Daran, dass Berlin bei einer Wiedervereinigung automatisch Hauptstadt und Regierungssitz wird, gab es überhaupt keine Zweifel. Man hatte allerdings die Rechnung ohne die in meinen Augen völlig geschichtslosen Nord-Rhein-Westfalen und Bayern gemacht. Die starke NRW-Gruppe im Bundestag kämpfte um Bonn als ginge es um Leben und Tod. Trotz der Entscheidung, dass Berlin auch Regierungssitz werden soll, hat Bonn einen guten Schnitt gemacht. Andere Bundes- und Europa-Behörden zogen dorthin und vor allem verblieben bis heute viele Ministerien am Rhein. Millionen kostet den Steuerzahler dieser zweite völlig überflüssige Amtssitz der Bundesregierung. Über die vielen Beamten, die jeden Tag zwischen Bonn und Berlin hin und her fliegen, wollen wir gar nicht reden. Unglaublich, was hier für ein Schwachsinn am Leben gehalten wird.

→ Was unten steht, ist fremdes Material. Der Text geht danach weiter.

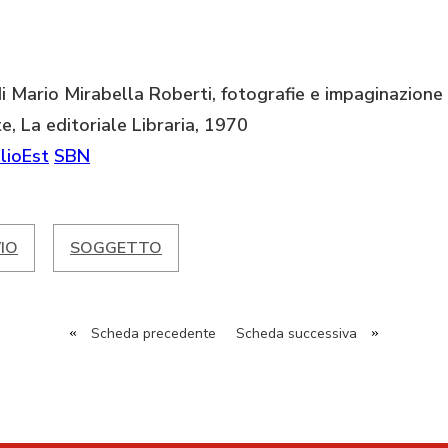
di Mario Mirabella Roberti, fotografie e impaginazione
te, La editoriale Libraria, 1970
lioEst
SBN
IO
SOGGETTO
«
Scheda precedente
Scheda successiva
»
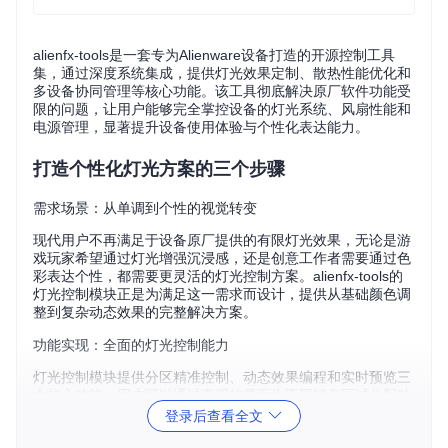
alienfx-tools是一套专为Alienware设备打造的开源控制工具
集，通过深度系统集成，提供灯光效果定制、散热性能优化和
多设备协同管理等核心功能。该工具彻底解决原厂软件功能受
限的问题，让用户能够完全掌控设备的灯光系统、风扇性能和
电源管理，显著提升设备使用体验与个性化表达能力。
打造个性化灯光方案的三个步骤
需求场景：从单调到个性的视觉转变
现代用户不再满足于设备原厂提供的有限灯光效果，无论是游
戏玩家希望通过灯光增强沉浸感，还是创意工作者需要通过色
彩表达个性，都需要更灵活的灯光控制方案。alienfx-tools的
灯光控制模块正是为满足这一需求而设计，提供从基础颜色调
整到复杂动态效果的完整解决方案。
功能实现：全面的灯光控制能力
灯光控制模块提供分区精准控制、动态效果编程和实时预览三
大核心功能。用户可以通过直观的界面为不同键盘区域分配独
立颜色，设置从柔和呼吸到快速闪烁的多种动态模式，并通过
登录后查看全文
底部的键盘布局预览实时查看效果。界面左侧的区域选择面板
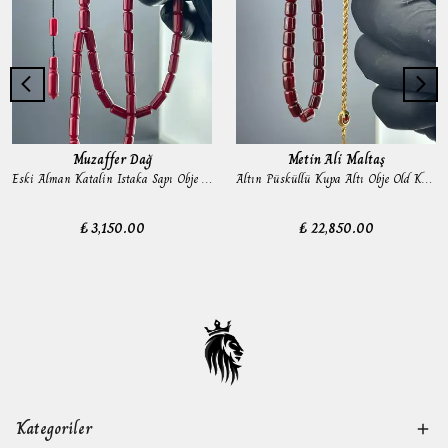
Muzaffer Dağ
Metin Ali Maltaş
Eski Alman Katalin Istaka Sapı Obje Tesbih
Altın Püsküllü Kupa Altı Obje Old Katalin Tesbih
₺ 3,150.00
₺ 22,850.00
Kategoriler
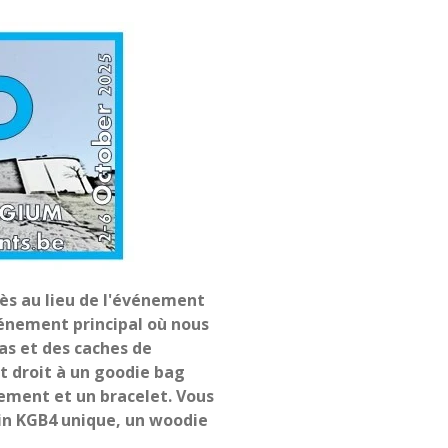
cès au lieu de l'événement
vénement principal où nous
as et des caches de
t droit à un goodie bag
ement et un bracelet. Vous
n KGB4 unique, un woodie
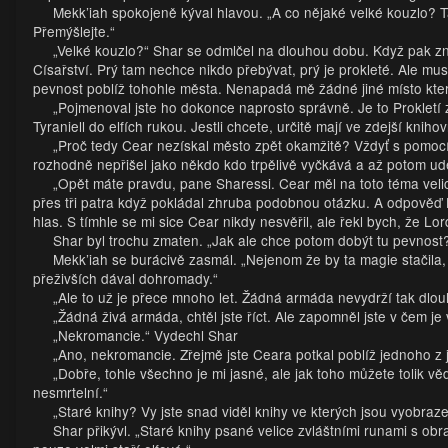
Mekk’iah spokojeně kýval hlavou. „A co nějaké velké kouzlo? T
Přemýšlejte.“
„Velké kouzlo?“ Shar se odmlčel na dlouhou dobu. Když pak zno
Císařství. Prý tam nechce nikdo přebývat, prý je prokleté. Ale mu
pevnost poblíž tohohle města. Nenapadá mě žádné jiné místo které
„Pojmenoval jste ho dokonce naprosto správně. Je to Prokletí 
Tyraniell do elfích rukou. Jestli chcete, určitě mají ve zdejší kni
„Proč tedy Cear nezískal město zpět okamžitě? Vždyť s pomocí 
rozhodně nepřišel jako někdo kdo trpělivě vyčkává a až potom ude
„Opět máte pravdu, pane Sharessi. Cear měl na toto téma velic
přes tři patra když pokládal zhruba podobnou otázku. A odpověď L
hlas. S tímhle se mi sice Cear nikdy nesvěřil, ale řekl bych, že Lor
Shar byl trochu zmaten. „Jak ale chce potom dobýt tu pevnost?
Mekk’iah se burácivě zasmál. „Nejenom že by ta magie stačila,
přeživších dával dohromady.“
„Ale to už je přece mnoho let. Žádná armáda nevydrží tak dlou
„Žádná živá armáda, chtěl jste říct. Ale zapomněl jste v čem je v
„Nekromancie.“ Vydechl Shar
„Ano, nekromancie. Zřejmě jste Ceara potkal poblíž jednoho z 
„Dobře, tohle všechno je mi jasné, ale jak toho můžete tolik vě
nesmrtelní.“
„Staré knihy? Vy jste snad viděl knihy ve kterých jsou vyobraz
Shar přikývl. „Staré knihy psané velice zvláštními runami s ob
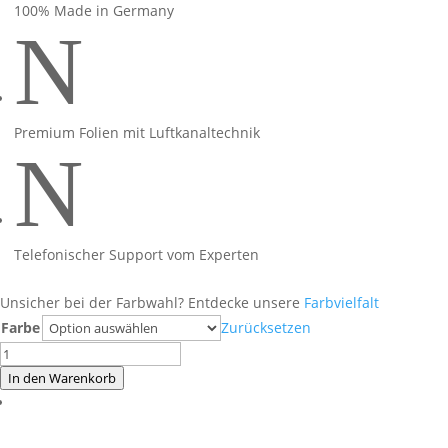
100% Made in Germany
N
Premium Folien mit Luftkanaltechnik
N
Telefonischer Support vom Experten
Unsicher bei der Farbwahl? Entdecke unsere
Farbvielfalt
Farbe
Zurücksetzen
Yamaha
R7
In den Warenkorb
Manga
Violett
Menge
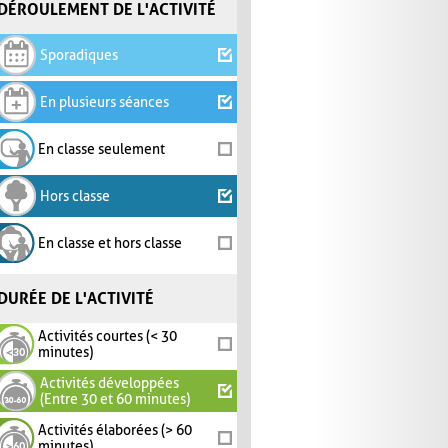
DÉROULEMENT DE L'ACTIVITÉ
Sporadiques
En plusieurs séances
En classe seulement
Hors classe
En classe et hors classe
DURÉE DE L'ACTIVITÉ
Activités courtes (< 30
minutes)
Activités développées
(Entre 30 et 60 minutes)
Activités élaborées (> 60
minutes)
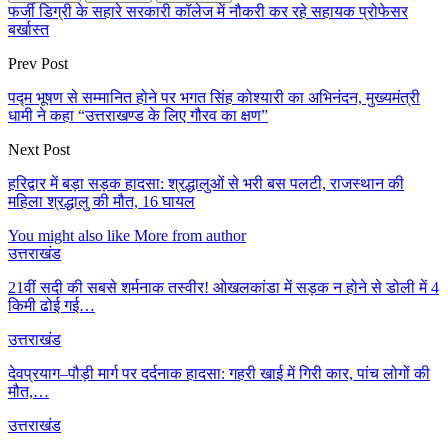
फर्जी डिग्री के सहारे सरकारी कॉलेज में नौकरी कर रहे सहायक प्रोफेसर
बर्खास्त
Prev Post
पद्म भूषण से सम्मानित होने पर भगत सिंह कोश्यारी का अभिनंदन, मुख्यमंत्री
धामी ने कहा “उत्तराखण्ड के लिए गौरव का क्षण”
Next Post
हरिद्वार में बड़ा सड़क हादसा: श्रद्धालुओं से भरी बस पलटी, राजस्थान की
महिला श्रद्धालु की मौत, 16 घायल
You might also like
More from author
उत्तराखंड
21वीं सदी की सबसे शर्मनाक तस्वीर! ओखलकांडा में सड़क न होने से डोली में 4
किमी ढोई गई…
उत्तराखंड
देवप्रयाग–पौड़ी मार्ग पर दर्दनाक हादसा: गहरी खाई में गिरी कार, पांच लोगों की
मौत,…
उत्तराखंड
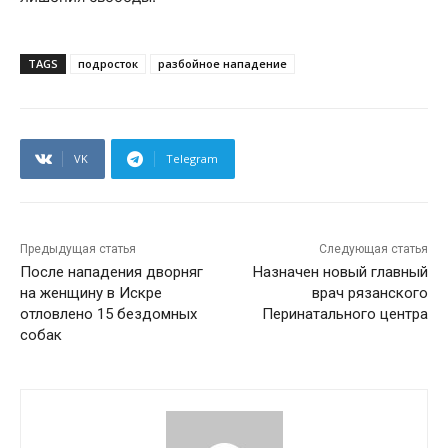
TAGS
подросток
разбойное нападение
VK
Telegram
Предыдущая статья
Следующая статья
После нападения дворняг
Назначен новый главный
на женщину в Искре
врач рязанского
отловлено 15 бездомных
Перинатального центра
собак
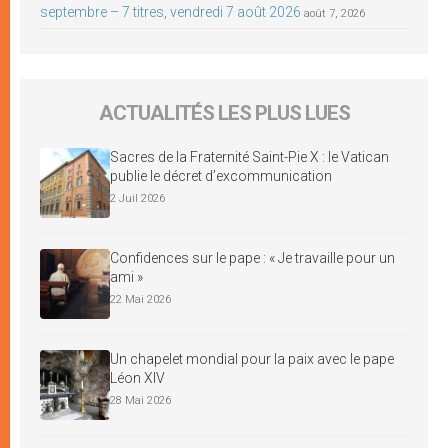
septembre – 7 titres, vendredi 7 août 2026
août 7, 2026
ACTUALITÉS LES PLUS LUES
Sacres de la Fraternité Saint-Pie X : le Vatican
publie le décret d’excommunication
2 Juil 2026
Confidences sur le pape : « Je travaille pour un
ami »
22 Mai 2026
Un chapelet mondial pour la paix avec le pape
Léon XIV
28 Mai 2026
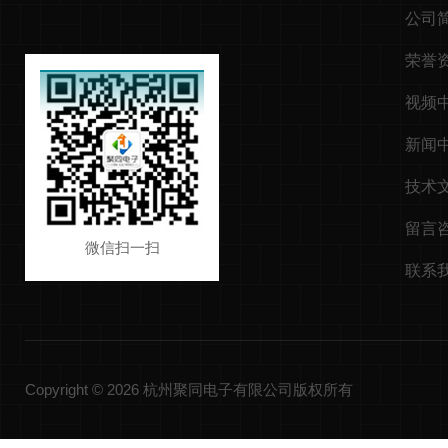
公司
荣誉
视频
新闻
技术
留言
微信扫一扫
联系
Copyright © 2026 杭州聚同电子有限公司版权所有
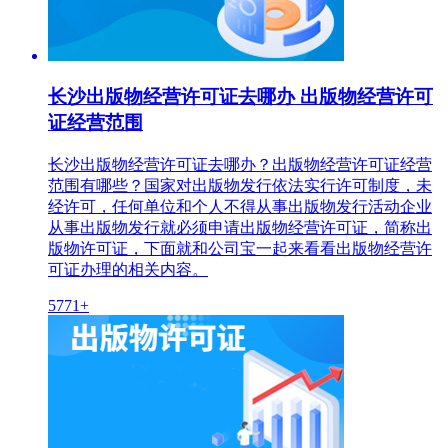
长沙出版物经营许可证去哪办 出版物经营许可
证经营范围
长沙出版物经营许可证去哪办？出版物经营许可证经营
范围有哪些？国家对出版物发行依法实行许可制度，未
经许可，任何单位和个人不得从事出版物发行活动企业
从事出版物发行就必须申请出版物经营许可证，简称出
版物许可证，下面就和公司宝一起来看看出版物经营许
可证办理的相关内容。
5771+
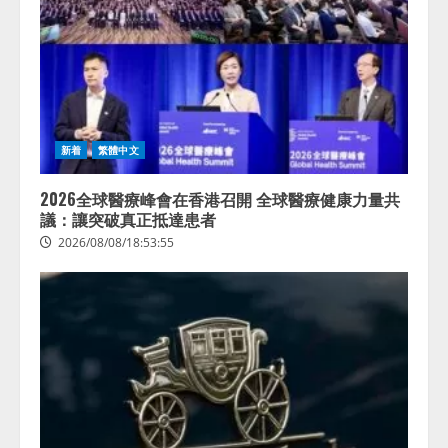
新着
繁體中文
2026全球醫療峰會在香港召開 全球醫療健康力量共
議：讓突破真正抵達患者
2026/08/08/18:53:55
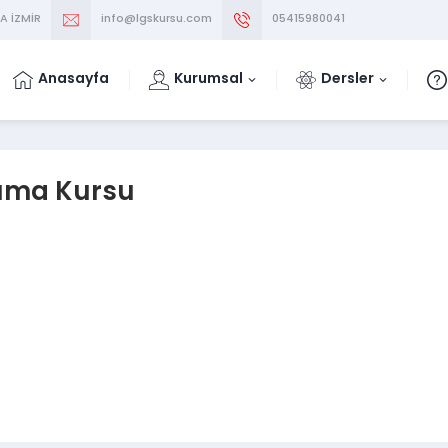
A İZMİR
info@lgskursu.com
05415980041
Anasayfa
Kurumsal
Dersler
kuma Kursu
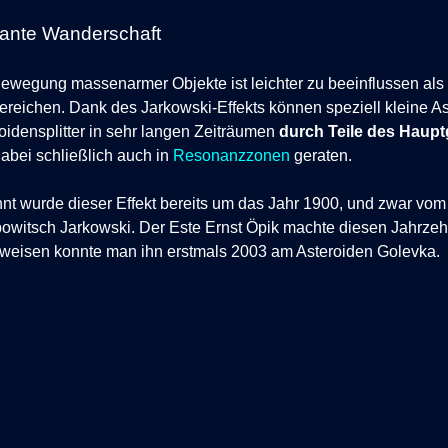
ante Wanderschaft
ewegung massenarmer Objekte ist leichter zu beeinflussen als 
reichen. Dank des Jarkowski-Effekts können speziell kleine A
oidensplitter in sehr langen Zeiträumen
durch Teile des Haupt
abei schließlich auch in
Resonanzzonen
geraten.
nt wurde dieser Effekt bereits um das Jahr 1900, und zwar vo
owitsch Jarkowski. Der Este Ernst Öpik machte diesen Jahrzeh
eisen konnte man ihn erstmals 2003 am Asteroiden Golevka.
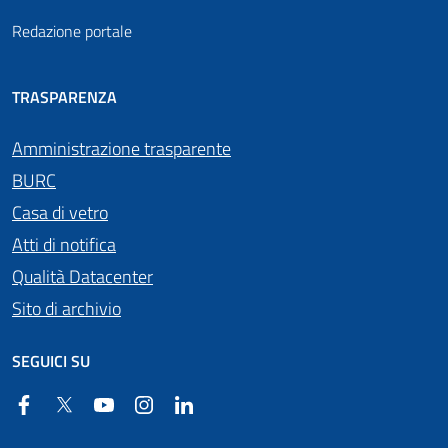
Redazione portale
TRASPARENZA
Amministrazione trasparente
BURC
Casa di vetro
Atti di notifica
Qualità Datacenter
Sito di archivio
SEGUICI SU
Facebook
Twitter
YouTube
Instagram
Linkedin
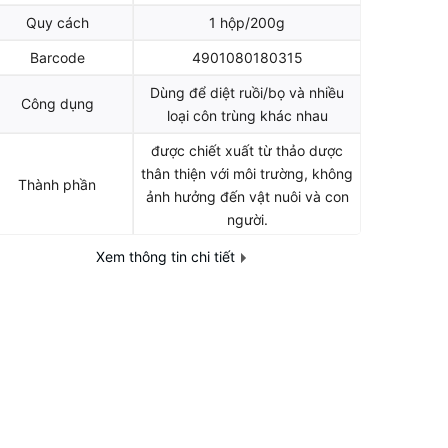
Quy cách
1 hộp/200g
Barcode
4901080180315
Dùng để diệt ruồi/bọ và nhiều
Công dụng
loại côn trùng khác nhau
được chiết xuất từ thảo dược
thân thiện với môi trường, không
Thành phần
ảnh hưởng đến vật nuôi và con
người.
Tính chất
gel diệt ruồi giấm (dĩn)
Xem thông tin chi tiết
Định lượng
200g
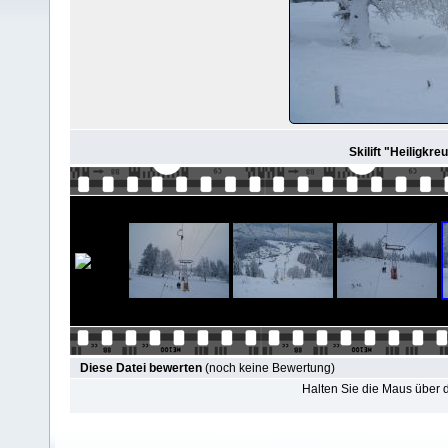
Skilift "Heiligkreu
Diese Datei bewerten
(noch keine Bewertung)
Halten Sie die Maus über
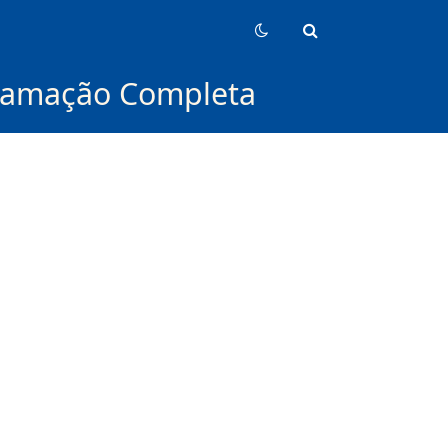
gramação Completa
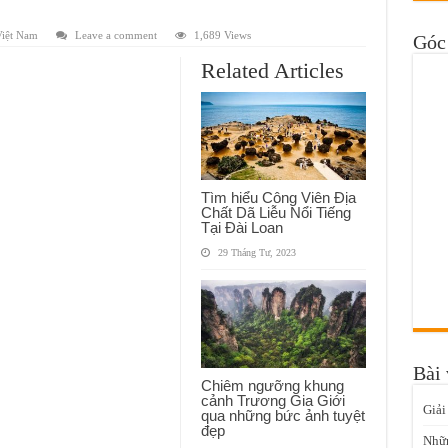
Việt Nam
Leave a comment
1,689 Views
Góc 
Related Articles
Tìm hiểu Công Viên Địa
Chất Dã Liễu Nổi Tiếng
Tại Đài Loan
29 Tháng Tư, 2023
Bài 
Chiêm ngưỡng khung
cảnh Trương Gia Giới
Giải
qua những bức ảnh tuyệt
đẹp
Nhữn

Ich möchte mir auch nicht vorstellen, was mit Berlin passiert wäre, wenn es lediglich Hauptstadt geblieben, aber nicht Regierungs- und vor allem Parlamentssitz geworden wäre. Eine andere Trickserei gab es mit dem Bundesrat, der unverständlicher Weise weiterhin in Bonn tagte. Erst im Jahr 2000 zog er nach Berlin um. Die Rheinländer haben versucht, Berlin richtig zu verarschen.
Zwar soll man nicht nachtragend sein, aber sich doch zumindest daran erinnern, wem Berlin letztlich zu verdanken hat, Regierungs- und Parlamentssitz ge-worden zu sein. 338 von 658 Abgeordneten stimmten für Berlin = 51,4%. Wie teilt sich das auf: CDU: 124 für Bonn 146 für Berlin. Danke. CSU: 40 für Bonn 8 für Berlin. Kein Kommentar. SPD: 126 für Bonn 110 für Berlin. Verräter. FDP: 26 für Bonn 53 für Berlin. Sehr ordentlich. Linke: einer für Bonn 17 für Berlin = 94,5% Berlin-Freunde, damit die größte Zustimmung. Grüne: zwei für Bonn vier für Berlin. Immerhin. Und ein Fraktionsloser wollte in Bonn bleiben.
Interessant auch, wo Berlin geographisch seine Freunde hatte. 291 Abgeordnete der „alten Bundes-länder stimmten für Bonn, 214 für Berlin, während 29 aus den „neuen Bundesländern einschließlich Berlin“ für Bonn stimmten und 214 für Berlin.
Quelle: Bundeszentrale für politische Bildung
Nicht vergessen werden darf, wer an diesem 20. Juni 1991 die großen Reden für Berlin hielt. Bundeskanzler Helmut Kohl mit einem klaren Satz: „Ich stimme für Berlin.“ Auch Willy Brandt hielt eine flammende Rede für die Stadt, in der er einst Regierender Bürgermeister war.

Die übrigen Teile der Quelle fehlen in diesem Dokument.